**Exercise requirements**
From the data below, retype exactly the lines starting with the one that contains "X112500000Y-104000000D02*" and ending with the one that contains "X169500000Y-104000000D01*", both included.

**Dataset excerpts**
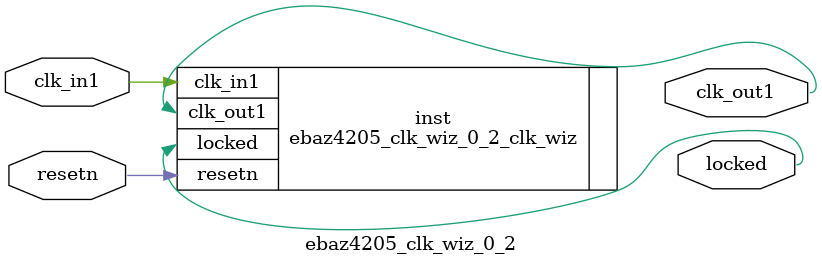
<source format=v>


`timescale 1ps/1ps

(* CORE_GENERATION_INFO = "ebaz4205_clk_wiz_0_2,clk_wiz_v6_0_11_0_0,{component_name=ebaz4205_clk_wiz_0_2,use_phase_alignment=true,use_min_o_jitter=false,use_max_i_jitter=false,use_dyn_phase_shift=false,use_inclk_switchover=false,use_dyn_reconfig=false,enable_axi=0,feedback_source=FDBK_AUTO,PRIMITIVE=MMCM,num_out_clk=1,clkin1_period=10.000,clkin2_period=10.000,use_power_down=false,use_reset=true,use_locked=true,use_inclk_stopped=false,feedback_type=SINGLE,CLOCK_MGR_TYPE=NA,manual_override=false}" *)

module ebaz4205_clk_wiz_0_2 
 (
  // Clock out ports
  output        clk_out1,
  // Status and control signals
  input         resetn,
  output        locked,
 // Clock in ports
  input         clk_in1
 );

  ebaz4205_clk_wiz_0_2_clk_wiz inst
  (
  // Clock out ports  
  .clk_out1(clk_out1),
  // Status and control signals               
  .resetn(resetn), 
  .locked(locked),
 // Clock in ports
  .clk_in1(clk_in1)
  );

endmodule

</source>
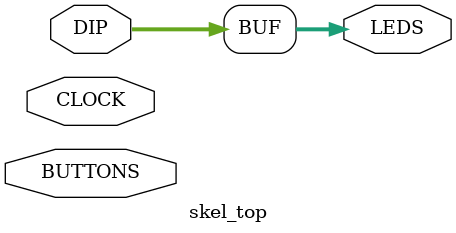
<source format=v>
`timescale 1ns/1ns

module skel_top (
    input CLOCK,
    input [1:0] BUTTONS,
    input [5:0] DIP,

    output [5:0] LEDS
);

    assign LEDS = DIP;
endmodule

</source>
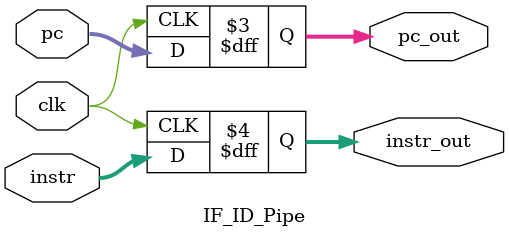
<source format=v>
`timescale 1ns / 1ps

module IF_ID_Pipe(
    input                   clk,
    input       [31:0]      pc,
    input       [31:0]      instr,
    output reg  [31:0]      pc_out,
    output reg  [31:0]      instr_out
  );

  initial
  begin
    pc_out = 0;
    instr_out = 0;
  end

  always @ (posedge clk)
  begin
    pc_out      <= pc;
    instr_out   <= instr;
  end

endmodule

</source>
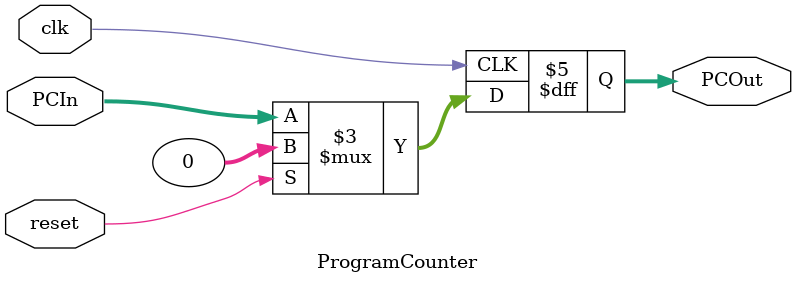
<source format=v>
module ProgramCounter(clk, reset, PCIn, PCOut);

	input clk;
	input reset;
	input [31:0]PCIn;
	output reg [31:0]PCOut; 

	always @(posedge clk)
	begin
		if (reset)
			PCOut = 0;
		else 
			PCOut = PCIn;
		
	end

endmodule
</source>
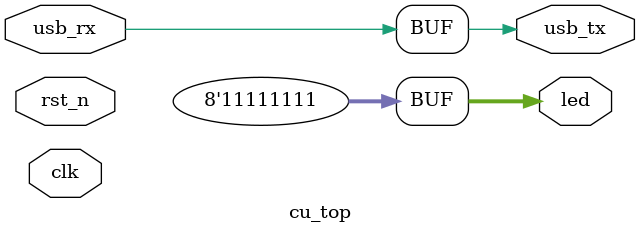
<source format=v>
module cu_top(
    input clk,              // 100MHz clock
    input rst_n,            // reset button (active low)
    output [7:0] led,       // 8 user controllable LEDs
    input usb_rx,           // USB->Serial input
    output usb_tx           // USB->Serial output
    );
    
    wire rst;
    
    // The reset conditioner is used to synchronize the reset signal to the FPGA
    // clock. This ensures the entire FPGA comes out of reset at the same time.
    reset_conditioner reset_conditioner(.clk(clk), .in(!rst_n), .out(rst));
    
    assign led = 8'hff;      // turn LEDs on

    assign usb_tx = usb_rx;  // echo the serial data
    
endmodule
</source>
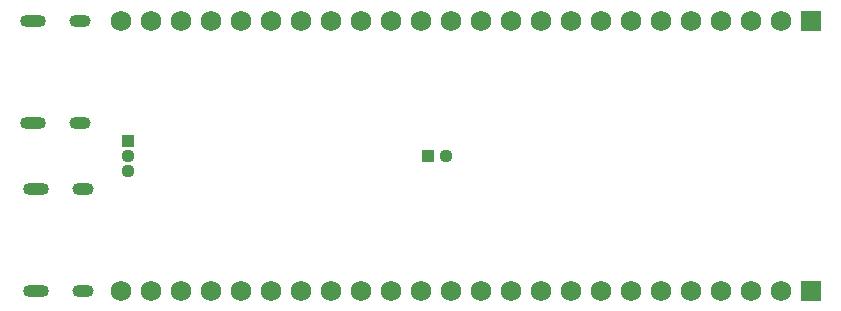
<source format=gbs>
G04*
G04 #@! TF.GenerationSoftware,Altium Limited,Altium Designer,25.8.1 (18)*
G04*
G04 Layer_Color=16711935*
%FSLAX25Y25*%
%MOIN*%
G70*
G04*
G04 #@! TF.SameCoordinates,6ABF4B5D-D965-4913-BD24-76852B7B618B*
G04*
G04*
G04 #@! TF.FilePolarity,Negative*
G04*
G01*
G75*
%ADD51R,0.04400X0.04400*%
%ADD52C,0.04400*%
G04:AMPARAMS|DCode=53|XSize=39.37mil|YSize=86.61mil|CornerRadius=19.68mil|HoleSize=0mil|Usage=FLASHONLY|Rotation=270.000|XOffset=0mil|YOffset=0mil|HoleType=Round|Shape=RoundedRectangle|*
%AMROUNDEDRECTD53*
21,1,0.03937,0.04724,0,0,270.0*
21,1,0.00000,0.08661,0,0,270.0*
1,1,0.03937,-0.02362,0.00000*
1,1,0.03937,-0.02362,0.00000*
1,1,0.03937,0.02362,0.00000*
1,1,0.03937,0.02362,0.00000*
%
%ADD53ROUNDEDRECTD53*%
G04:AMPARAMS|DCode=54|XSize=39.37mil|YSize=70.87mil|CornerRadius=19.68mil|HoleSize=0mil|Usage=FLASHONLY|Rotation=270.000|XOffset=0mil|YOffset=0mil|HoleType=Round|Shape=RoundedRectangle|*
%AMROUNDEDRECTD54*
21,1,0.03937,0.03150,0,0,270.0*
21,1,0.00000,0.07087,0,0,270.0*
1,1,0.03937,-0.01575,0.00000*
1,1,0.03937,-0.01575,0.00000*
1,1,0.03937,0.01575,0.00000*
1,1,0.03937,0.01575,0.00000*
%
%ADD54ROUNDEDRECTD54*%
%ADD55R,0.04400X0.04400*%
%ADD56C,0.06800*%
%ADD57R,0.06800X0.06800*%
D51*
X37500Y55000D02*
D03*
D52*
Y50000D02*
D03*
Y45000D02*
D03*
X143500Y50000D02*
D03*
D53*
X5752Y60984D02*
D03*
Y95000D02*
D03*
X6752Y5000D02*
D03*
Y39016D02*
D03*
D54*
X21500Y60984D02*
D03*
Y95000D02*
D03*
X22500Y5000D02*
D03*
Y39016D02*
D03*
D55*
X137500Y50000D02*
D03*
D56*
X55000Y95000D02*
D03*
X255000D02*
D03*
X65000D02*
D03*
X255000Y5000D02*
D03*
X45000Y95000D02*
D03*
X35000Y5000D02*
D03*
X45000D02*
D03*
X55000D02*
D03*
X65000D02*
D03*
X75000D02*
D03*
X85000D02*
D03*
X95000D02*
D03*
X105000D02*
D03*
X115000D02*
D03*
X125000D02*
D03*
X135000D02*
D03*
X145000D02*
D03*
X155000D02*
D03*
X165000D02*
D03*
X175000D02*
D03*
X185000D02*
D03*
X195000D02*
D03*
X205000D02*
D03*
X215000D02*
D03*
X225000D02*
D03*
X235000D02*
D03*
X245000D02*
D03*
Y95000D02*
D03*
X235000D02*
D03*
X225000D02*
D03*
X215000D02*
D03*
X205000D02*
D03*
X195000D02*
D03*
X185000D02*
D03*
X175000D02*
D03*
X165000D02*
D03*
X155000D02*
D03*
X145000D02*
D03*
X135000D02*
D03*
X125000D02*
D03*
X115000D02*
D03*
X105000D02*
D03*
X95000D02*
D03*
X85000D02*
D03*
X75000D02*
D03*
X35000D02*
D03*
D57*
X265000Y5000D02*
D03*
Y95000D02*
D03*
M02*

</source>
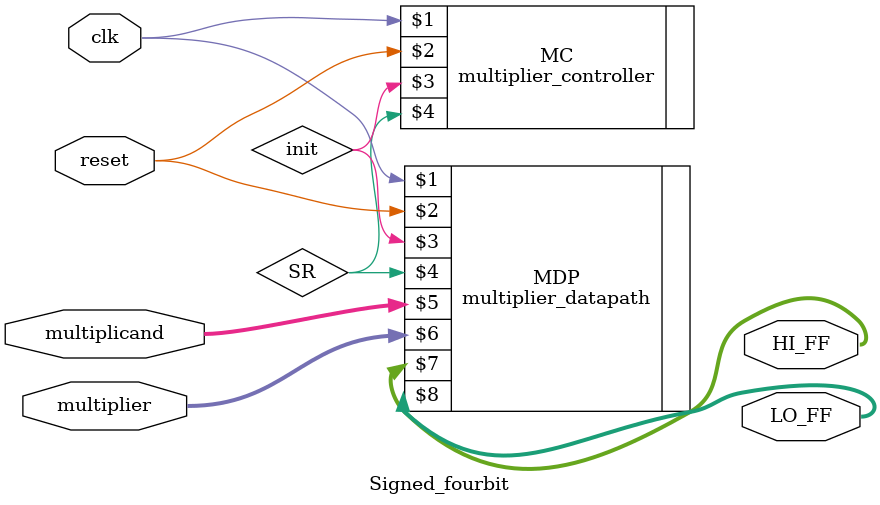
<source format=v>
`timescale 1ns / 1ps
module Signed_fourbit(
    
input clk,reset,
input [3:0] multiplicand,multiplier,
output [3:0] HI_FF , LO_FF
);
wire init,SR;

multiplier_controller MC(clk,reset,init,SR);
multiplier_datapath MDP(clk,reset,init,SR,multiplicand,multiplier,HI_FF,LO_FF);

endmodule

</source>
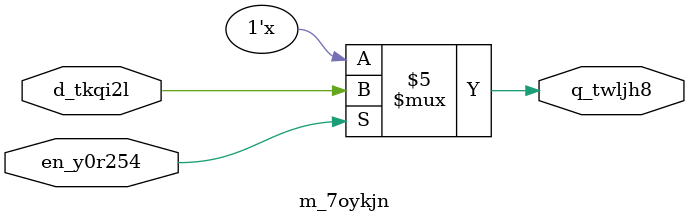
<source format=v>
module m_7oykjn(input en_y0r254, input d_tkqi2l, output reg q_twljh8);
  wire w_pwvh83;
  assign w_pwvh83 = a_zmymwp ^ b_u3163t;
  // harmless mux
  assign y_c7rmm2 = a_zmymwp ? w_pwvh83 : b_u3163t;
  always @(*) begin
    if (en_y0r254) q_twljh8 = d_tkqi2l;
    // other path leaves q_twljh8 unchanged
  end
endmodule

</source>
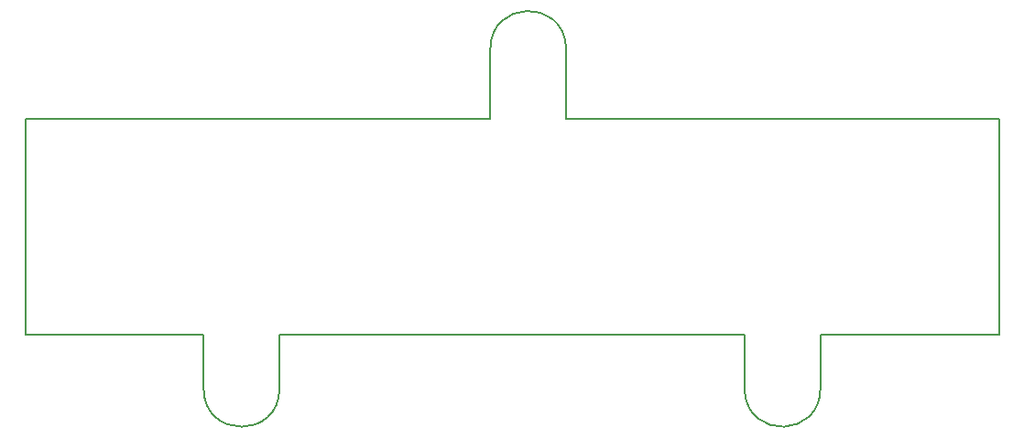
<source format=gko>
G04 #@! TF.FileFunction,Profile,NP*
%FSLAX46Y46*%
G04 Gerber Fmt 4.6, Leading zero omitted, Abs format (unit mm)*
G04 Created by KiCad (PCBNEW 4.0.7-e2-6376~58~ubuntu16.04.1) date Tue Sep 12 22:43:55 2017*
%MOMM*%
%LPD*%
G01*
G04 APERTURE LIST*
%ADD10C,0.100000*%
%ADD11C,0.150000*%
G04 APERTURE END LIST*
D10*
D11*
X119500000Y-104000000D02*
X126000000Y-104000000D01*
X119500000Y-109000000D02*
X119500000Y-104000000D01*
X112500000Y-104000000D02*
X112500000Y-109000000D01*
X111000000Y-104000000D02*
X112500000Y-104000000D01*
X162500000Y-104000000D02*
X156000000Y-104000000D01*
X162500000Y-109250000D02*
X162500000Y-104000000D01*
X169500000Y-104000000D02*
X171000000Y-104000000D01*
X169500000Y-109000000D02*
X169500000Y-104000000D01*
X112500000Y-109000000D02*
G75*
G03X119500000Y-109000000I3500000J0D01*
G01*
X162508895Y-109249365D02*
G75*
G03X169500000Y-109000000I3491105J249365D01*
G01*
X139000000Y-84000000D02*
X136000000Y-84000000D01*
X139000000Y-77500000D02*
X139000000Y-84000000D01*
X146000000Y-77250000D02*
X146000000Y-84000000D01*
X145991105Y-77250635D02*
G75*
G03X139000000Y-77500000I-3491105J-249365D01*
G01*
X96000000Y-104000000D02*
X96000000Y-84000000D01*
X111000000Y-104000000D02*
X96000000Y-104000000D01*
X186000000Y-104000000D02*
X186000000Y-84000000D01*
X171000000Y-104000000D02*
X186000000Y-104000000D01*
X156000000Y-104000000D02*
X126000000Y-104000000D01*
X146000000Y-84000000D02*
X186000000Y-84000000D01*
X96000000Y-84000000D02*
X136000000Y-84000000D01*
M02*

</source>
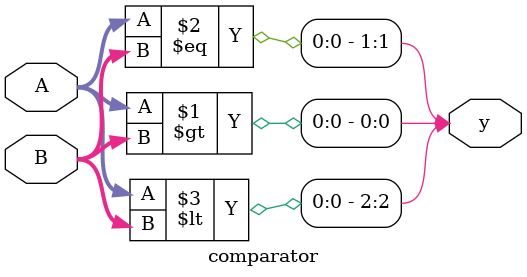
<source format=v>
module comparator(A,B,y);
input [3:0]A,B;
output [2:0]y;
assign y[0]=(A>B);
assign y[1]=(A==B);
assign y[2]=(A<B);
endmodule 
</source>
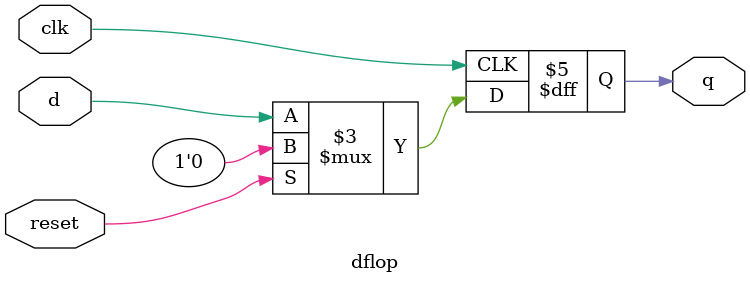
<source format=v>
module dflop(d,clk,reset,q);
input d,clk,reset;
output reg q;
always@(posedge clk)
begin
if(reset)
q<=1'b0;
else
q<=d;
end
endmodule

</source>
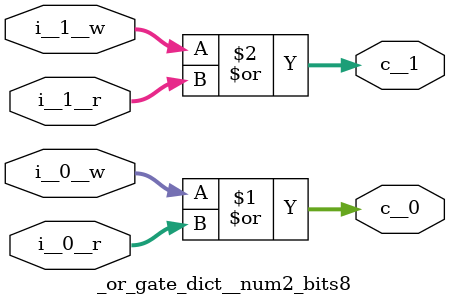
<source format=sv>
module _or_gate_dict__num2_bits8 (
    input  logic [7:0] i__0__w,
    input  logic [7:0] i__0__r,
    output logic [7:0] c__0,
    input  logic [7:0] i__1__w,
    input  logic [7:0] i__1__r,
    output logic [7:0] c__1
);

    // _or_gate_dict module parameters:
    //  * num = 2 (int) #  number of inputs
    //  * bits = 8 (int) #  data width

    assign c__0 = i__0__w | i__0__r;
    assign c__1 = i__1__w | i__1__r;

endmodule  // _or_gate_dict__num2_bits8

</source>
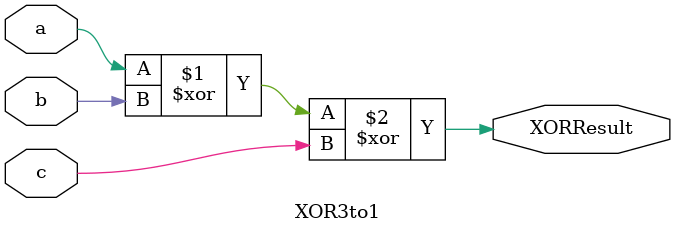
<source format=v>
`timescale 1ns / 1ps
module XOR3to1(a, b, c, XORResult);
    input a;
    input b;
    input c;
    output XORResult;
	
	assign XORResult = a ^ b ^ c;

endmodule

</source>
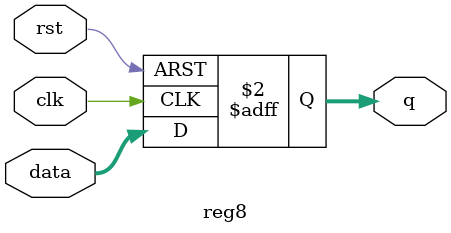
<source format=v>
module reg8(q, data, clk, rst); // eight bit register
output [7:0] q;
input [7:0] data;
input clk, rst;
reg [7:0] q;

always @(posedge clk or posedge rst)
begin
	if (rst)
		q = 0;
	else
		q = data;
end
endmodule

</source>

**Exercise result**
X112500000Y-104000000D02*
X112500000Y-109000000D01*
X111000000Y-104000000D02*
X112500000Y-104000000D01*
X162500000Y-104000000D02*
X156000000Y-104000000D01*
X162500000Y-109250000D02*
X162500000Y-104000000D01*
X169500000Y-104000000D02*
X171000000Y-104000000D01*
X169500000Y-109000000D02*
X169500000Y-104000000D01*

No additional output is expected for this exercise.